By Mahesh Bhatt, IndiaFM
Friday, July 13, 2007
On the 12th of July 2007, after two days of intense fighting, which left 73 extremists and 9 soldiers killed, silence finally descended over Laal Masjid in Islamabad, Pakistan. From this deadly silence emanated one clear voice -the voice of moderate Islam which urged the people of Pakistan to stand apart from radical elements which have distorted and hijacked the spirit of Islam to soothe their perverse interests. When hours later, a somber looking General Pervez Musharraf appeared on PTV (Pakistan Television) and begged the nation to speak out loud and clear and oppose through action the growing radicalization of youngsters in the name of Islam, it became clear that the leader of the so called terrorist state was obviously disassociating himself from those who advocate and perpetrate violence under the name of their faith.
Ever since the Indian link to the recent U.K. terror plot has been uncovered, Muslims here in India more than ever before are beginning to realize the need to prop up the moderate profile of its community. It is this very fact which leads me to realize that our film Dhoka does just that.
Dhoka is a tale of a moderate Indian Muslim cop, who wakes up and to his horror, discovers that his wife, who had recently been killed in a bomb blast, was now being accused of being a perpetrator as opposed to a victim of that very crime. This film gives a voice to the grievances of the Indian Muslim, who has been feeling repressed and marginalized for the last 60 years. Our film emphasizes the importance of the victim getting a platform to discuss and debate the burning issues within him, instead of retreating into a ghetto of the mind and the heart and allowing his bitterness to fester continuously. Only when the wound is left open to the elements can it heal. A society which does not allow the pent up angers and frustrations of its people to be expressed through its performing arts takes the great risk of being devoured by this unexpressed rage.
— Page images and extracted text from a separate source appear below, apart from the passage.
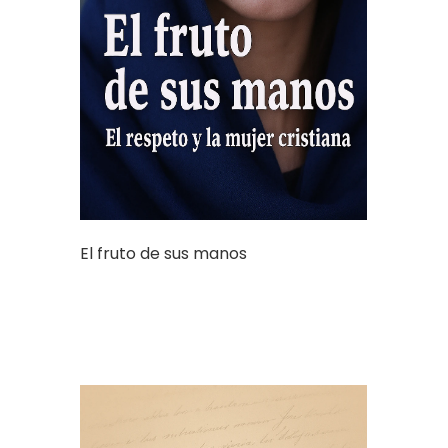
El fruto de sus manos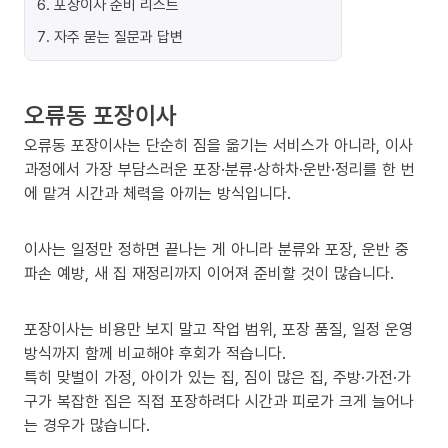
6
.
포장이사 준비 리스트
7
.
자주 묻는 질문과 답변
오류동 포장이사
오류동 포장이사는 단순히 짐을 옮기는 서비스가 아니라, 이사
과정에서 가장 부담스러운 포장·분류·상하차·운반·정리를 한 번
에 맡겨 시간과 체력을 아끼는 방식입니다.
이사는 일정만 정하면 끝나는 게 아니라 분류와 포장, 운반 중
파손 예방, 새 집 재정리까지 이어져 준비할 것이 많습니다.
포장이사는 비용만 보지 말고 작업 범위, 포장 품질, 일정 운영
방식까지 함께 비교해야 후회가 적습니다.
특히 맞벌이 가정, 아이가 있는 집, 짐이 많은 집, 주방·가전·가
구가 복잡한 집은 직접 포장하려다 시간과 피로가 크게 늘어나
는 경우가 많습니다.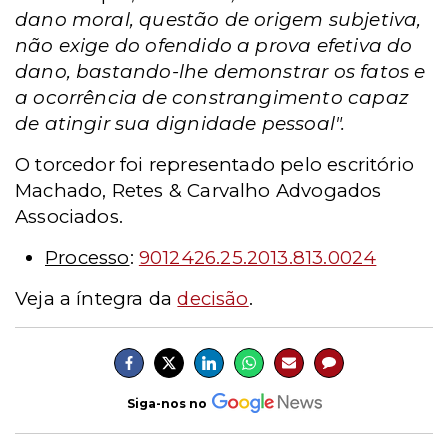
dano moral, questão de origem subjetiva,
não exige do ofendido a prova efetiva do
dano, bastando-lhe demonstrar os fatos e
a ocorrência de constrangimento capaz
de atingir sua dignidade pessoal".
O torcedor foi representado pelo escritório
Machado, Retes & Carvalho Advogados
Associados.
Processo
:
9012426.25.2013.813.0024
Veja a íntegra da
decisão
.
Siga-nos no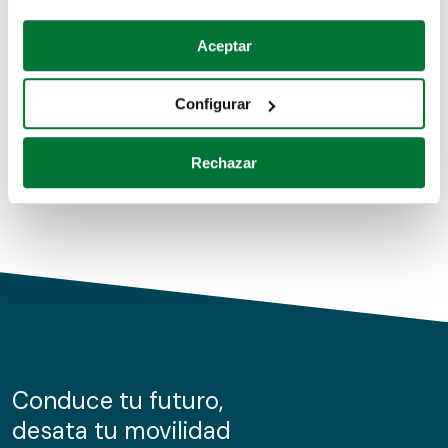
Coches de segunda mano
Si lo permite, también quisiéramos:
Aceptar
Recopilar información sobre su ubicación geográfica
Coches de km0
que puede tener una precisión de varios metros
Configurar
Coches de renting
Identificar su dispositivo analizándolo activamente
para buscar características específicas (huellas
Rechazar
digitales)
Obtenga más información sobre cómo se procesan sus
datos personales y establezca sus preferencias en la
sección de datos
. Puede cambiar o retirar su
consentimiento en cualquier momento en la Declaración
de cookies.
Las cookies de este sitio web se usan para personalizar
el contenido y los anuncios, ofrecer funciones de redes
sociales y analizar el tráfico. Además, compartimos
Conduce tu futuro,
información sobre el uso que haga del sitio web con
desata tu movilidad
nuestros partners de redes sociales, publicidad y análisis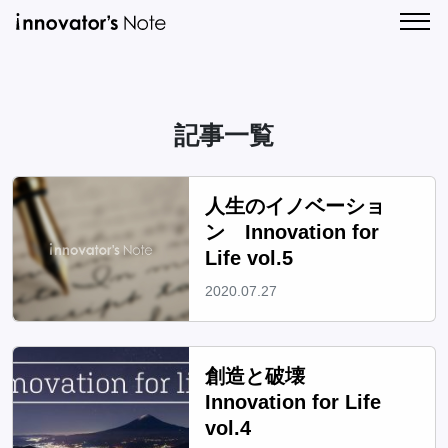
新
人
着
気
記
記
CONTA
事
事
一
一
記事一覧
覧
覧
人生のイノベーショ
ン Innovation for
Life vol.5
2020.07.27
創造と破壊
Innovation for Life
vol.4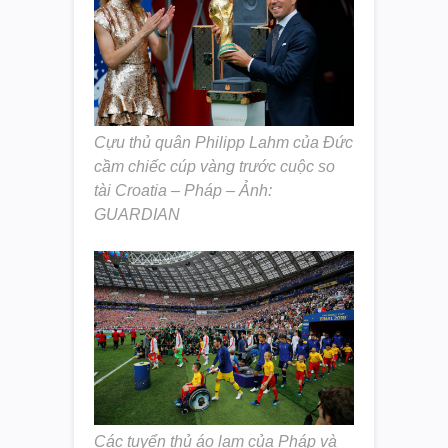
Cựu thủ quân Philipp Lahm của Đức
cầm chiếc cúp vàng trước cuộc so
tài Croatia – Pháp – Ảnh:
GUARDIAN
Các tuyển thủ áo lam của Pháp và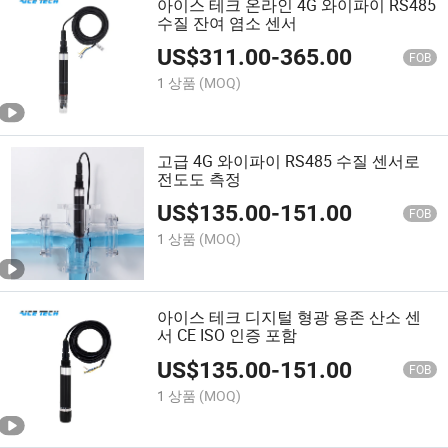
아이스 테크 온라인 4G 와이파이 RS485
수질 잔여 염소 센서
US$
311.00
-
365.00
FOB
1 상품
(MOQ)
고급 4G 와이파이 RS485 수질 센서로
전도도 측정
US$
135.00
-
151.00
FOB
1 상품
(MOQ)
아이스 테크 디지털 형광 용존 산소 센
서 CE ISO 인증 포함
US$
135.00
-
151.00
FOB
1 상품
(MOQ)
In the 60th year of Indian independence, Dhoka dares to take the first step towards achieving this end. The war of terrorism cannot be won by governments that have no support from their people. It is crucial that its people support it in this war against the faceless enemy which sadly enough could be one their own. The real Jihad, as a devout Muslim friend of mine said, is the Jihad that is fought with ones self.